Giammattei was among eight people accused of the incident and after spending 10 months in prison before the trial he was released for lack of evidence.

He came fourth in the 2015 election.

He says that if he is elected, he will build "a well-patterned wall" to keep the Guatemalans from migrating to the United States.

To reduce the difference between the rich and the poor, he wants to attract more foreign investment to Guatemala by strengthening the protection granted to private property.

Caption

Roberto Arzú is the son of former Guatemalan president Álvaro Arzú.

Roberto Arzú: "Make Guate Great"

The 49-year-old conservative businessman wants to follow his late father Álvaro's footsteps, which guided Guatemala from 1996 to 2000.

Roberto Arzú has never had a public office but practiced one of Guatemala's most successful football teams. He has had a number of companies ranging from sports centers to shopping centers.

The outgoing president, Jimmy Morales, named him ambassador with a special mission to promote trade between Guatemala and South America.

He stands for a coalition consisting of the parties PAN and Podemos. His motto has been "Make Guate Great!" by using the abbreviated word for Guatemala and imitating US President Trumps campaign slogan.

He has invested mainly on security issues and says that he will crack himself in crime.

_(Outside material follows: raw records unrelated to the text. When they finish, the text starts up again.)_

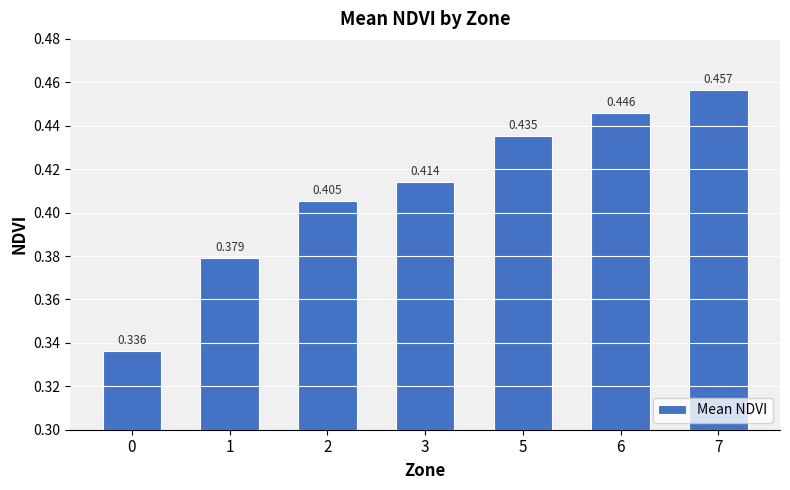

True or false: the data shows 0.5 at 7.

True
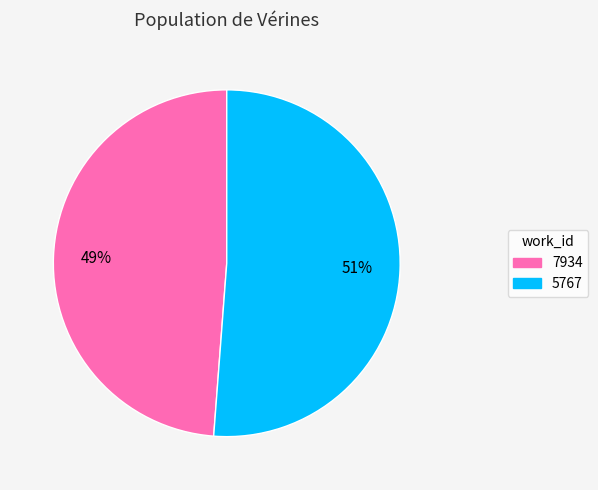

Does 5767 account for over 50% of the chart?

Yes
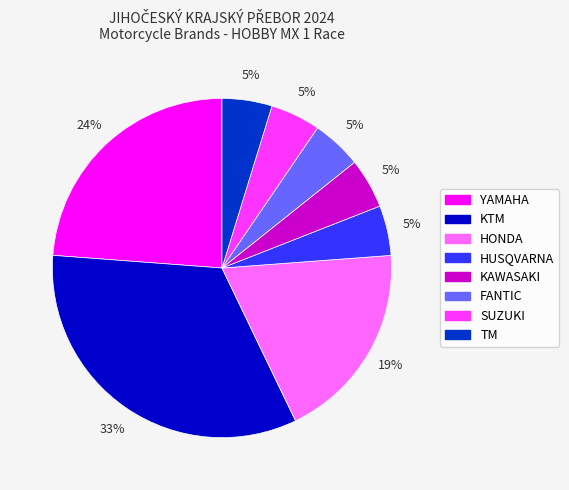

Does any single category account for the majority?

No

A Florida judge has ordered his arrest over an outstanding debt he owes to the Miami-based political campaign strategist JJ Rendón. Arzú says that he never signed an agreement with Rendón and is therefore not responsible for payment violations.

What are the main issues?

The election was overshadowed by the Constitutional Court's decision to wear Thelma Aldana, who had led the investigations and Zury Ríos from running.

Polls suggests that many voters are undefined and the election result is therefore difficult to predict.

The Guatemalans have told polls that their biggest concern is government corruption.

Four years after large-scale anti-corruption protests forced President Otto Pérez Molina to resign, many Guatemalans did not feel that enough had been done by Jimmy Morale's government to fight corruption.

Mr Morales caused outrage when he tried to kick the UN-backed anti-corruption commission out of Guatemala when he investigated him for alleged corruption.

The most explicit supporter of the Commission, known as CICIG with its Spanish initials, has been Thelma Aldana, who, as Guatemala's law firm, has worked closely with it. Before she was blocked, she said she would strengthen CICIG and make the government more efficient and transparent.

On the other hand, Arzú has been openly critical of CICIG and accused it of "breaking national sovereignty" and Giammattei said he was against the commission because "justice must be from Guatemalan, Guatemalan, of Guatemalan".